= YOUR INSTRUCTIONS =
Every line of the records below that holds the word "format" belongs in the answer.

= Hardware design source files =
/---

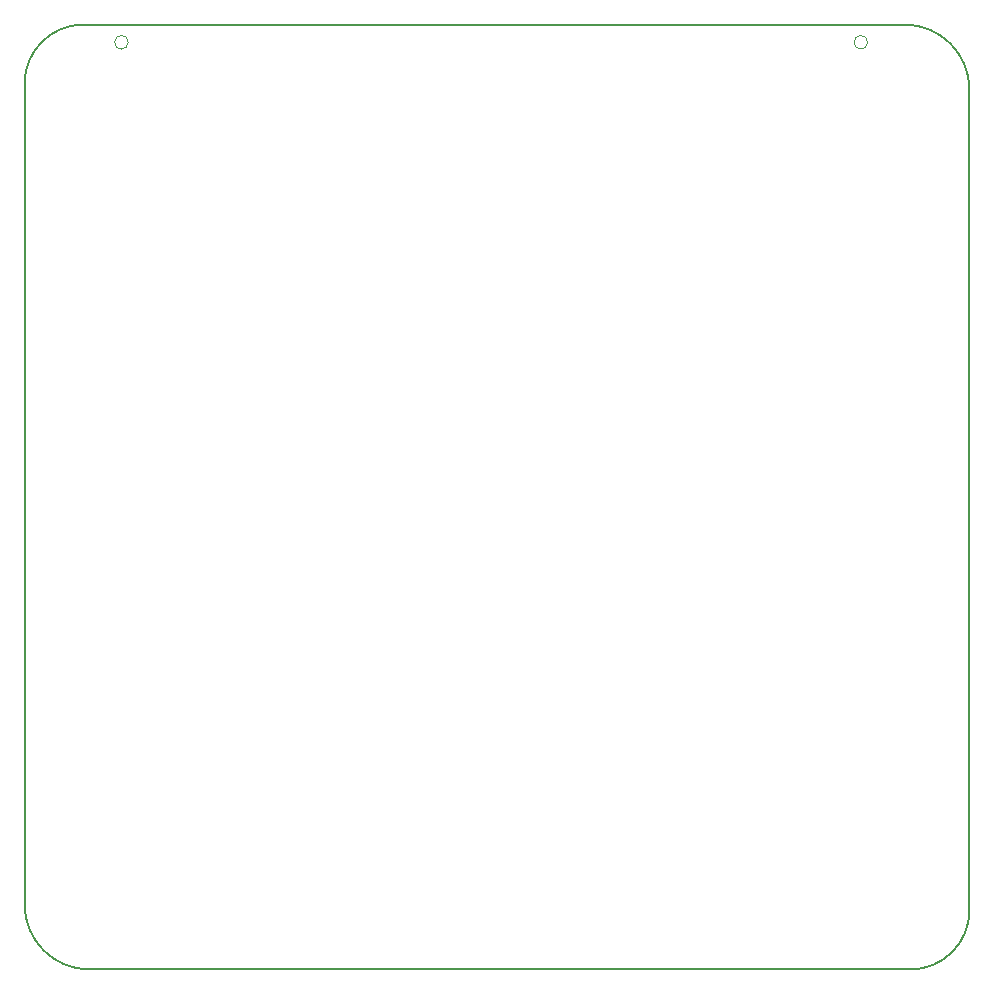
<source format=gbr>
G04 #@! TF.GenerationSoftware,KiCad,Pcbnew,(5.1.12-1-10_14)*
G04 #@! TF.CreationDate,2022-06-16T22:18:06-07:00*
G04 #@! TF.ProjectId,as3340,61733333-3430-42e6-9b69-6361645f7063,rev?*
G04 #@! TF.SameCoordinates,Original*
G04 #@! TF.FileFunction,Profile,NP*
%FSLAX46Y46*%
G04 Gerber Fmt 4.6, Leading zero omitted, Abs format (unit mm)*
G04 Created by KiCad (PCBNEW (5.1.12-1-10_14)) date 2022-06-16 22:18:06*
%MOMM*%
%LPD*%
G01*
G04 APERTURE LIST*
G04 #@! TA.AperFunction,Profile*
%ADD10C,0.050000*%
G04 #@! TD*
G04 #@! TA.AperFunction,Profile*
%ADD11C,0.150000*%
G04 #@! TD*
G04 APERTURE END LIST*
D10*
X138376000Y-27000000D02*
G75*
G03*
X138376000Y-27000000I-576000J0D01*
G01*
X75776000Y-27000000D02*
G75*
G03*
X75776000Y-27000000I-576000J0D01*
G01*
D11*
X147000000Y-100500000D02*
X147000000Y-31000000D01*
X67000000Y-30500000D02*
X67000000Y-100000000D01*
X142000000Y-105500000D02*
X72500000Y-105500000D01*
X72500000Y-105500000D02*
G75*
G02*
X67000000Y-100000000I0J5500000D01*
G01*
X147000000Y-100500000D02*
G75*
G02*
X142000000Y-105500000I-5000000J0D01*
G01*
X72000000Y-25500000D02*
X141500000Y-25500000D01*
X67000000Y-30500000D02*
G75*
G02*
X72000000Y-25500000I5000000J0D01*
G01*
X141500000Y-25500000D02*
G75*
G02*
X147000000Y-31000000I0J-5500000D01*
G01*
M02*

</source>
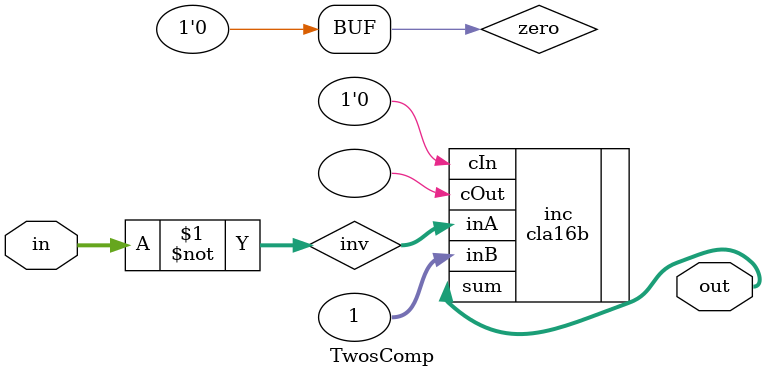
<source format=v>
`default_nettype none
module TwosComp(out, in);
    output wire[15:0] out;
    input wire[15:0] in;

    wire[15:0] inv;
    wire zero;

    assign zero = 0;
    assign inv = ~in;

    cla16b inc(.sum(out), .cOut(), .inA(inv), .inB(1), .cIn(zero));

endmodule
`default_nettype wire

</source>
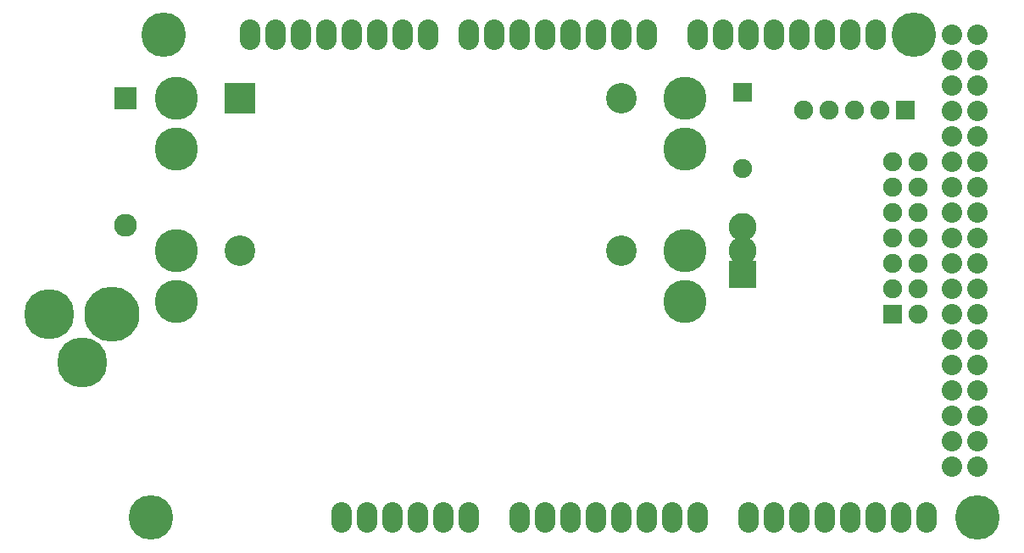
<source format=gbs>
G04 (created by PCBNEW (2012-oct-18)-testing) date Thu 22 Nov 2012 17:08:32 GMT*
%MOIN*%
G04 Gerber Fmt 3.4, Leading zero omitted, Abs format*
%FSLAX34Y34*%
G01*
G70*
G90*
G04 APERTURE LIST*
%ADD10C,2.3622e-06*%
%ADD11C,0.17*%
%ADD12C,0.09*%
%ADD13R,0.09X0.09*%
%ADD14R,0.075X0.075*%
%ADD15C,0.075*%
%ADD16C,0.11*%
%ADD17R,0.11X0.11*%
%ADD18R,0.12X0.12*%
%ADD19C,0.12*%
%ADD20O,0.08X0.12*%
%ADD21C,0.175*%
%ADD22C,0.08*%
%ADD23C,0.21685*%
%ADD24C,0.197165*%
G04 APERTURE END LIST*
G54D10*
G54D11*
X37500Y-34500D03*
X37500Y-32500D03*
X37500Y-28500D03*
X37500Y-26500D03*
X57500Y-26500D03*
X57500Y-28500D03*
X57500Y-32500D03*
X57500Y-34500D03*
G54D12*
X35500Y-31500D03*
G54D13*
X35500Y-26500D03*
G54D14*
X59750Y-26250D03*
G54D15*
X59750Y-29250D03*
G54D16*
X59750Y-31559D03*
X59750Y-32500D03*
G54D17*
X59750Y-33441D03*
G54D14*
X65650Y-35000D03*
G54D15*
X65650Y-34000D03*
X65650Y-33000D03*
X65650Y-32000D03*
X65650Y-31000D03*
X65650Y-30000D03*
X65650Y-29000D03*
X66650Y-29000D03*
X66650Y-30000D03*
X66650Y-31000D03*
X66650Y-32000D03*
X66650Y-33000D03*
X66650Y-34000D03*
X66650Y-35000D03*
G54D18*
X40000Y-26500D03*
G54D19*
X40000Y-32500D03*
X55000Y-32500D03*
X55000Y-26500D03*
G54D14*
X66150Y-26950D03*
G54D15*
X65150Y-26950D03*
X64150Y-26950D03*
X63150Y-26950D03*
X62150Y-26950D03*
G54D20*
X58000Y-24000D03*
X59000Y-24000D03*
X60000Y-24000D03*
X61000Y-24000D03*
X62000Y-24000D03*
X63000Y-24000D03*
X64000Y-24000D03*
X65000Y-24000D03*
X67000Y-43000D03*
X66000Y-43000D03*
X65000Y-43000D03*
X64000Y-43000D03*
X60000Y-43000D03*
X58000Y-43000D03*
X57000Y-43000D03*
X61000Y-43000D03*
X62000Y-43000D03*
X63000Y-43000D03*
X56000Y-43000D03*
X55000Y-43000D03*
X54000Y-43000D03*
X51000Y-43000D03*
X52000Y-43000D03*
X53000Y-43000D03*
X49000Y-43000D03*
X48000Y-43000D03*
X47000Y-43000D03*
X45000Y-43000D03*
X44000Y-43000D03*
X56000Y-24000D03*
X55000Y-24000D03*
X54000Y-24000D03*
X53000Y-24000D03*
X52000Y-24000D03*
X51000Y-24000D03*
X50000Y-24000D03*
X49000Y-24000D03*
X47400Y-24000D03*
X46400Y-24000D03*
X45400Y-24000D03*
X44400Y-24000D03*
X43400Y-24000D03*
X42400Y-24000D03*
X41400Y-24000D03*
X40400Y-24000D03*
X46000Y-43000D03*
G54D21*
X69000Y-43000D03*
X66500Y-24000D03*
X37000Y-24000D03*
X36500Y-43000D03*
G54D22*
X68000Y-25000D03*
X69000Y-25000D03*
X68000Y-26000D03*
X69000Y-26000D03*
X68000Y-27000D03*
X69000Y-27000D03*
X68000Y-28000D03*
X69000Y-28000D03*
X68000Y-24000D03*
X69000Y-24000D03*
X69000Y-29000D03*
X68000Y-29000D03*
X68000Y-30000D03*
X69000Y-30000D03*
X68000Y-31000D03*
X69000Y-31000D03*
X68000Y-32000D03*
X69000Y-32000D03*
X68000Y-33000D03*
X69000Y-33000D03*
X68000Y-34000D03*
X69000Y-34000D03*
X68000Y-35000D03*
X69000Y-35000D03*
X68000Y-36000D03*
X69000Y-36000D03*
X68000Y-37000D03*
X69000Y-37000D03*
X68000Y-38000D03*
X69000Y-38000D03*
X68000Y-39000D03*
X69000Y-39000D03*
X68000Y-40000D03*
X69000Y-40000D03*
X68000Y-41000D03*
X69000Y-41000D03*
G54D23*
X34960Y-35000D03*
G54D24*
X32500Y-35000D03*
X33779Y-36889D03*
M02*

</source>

\---

= ANSWER SECTION =
<source format=gbr>
G04 Gerber Fmt 4.6, Leading zero omitted, Abs format (unit mm)*
<source format=v>
<source format=gbs>
G04 Gerber Fmt 3.4, Leading zero omitted, Abs format*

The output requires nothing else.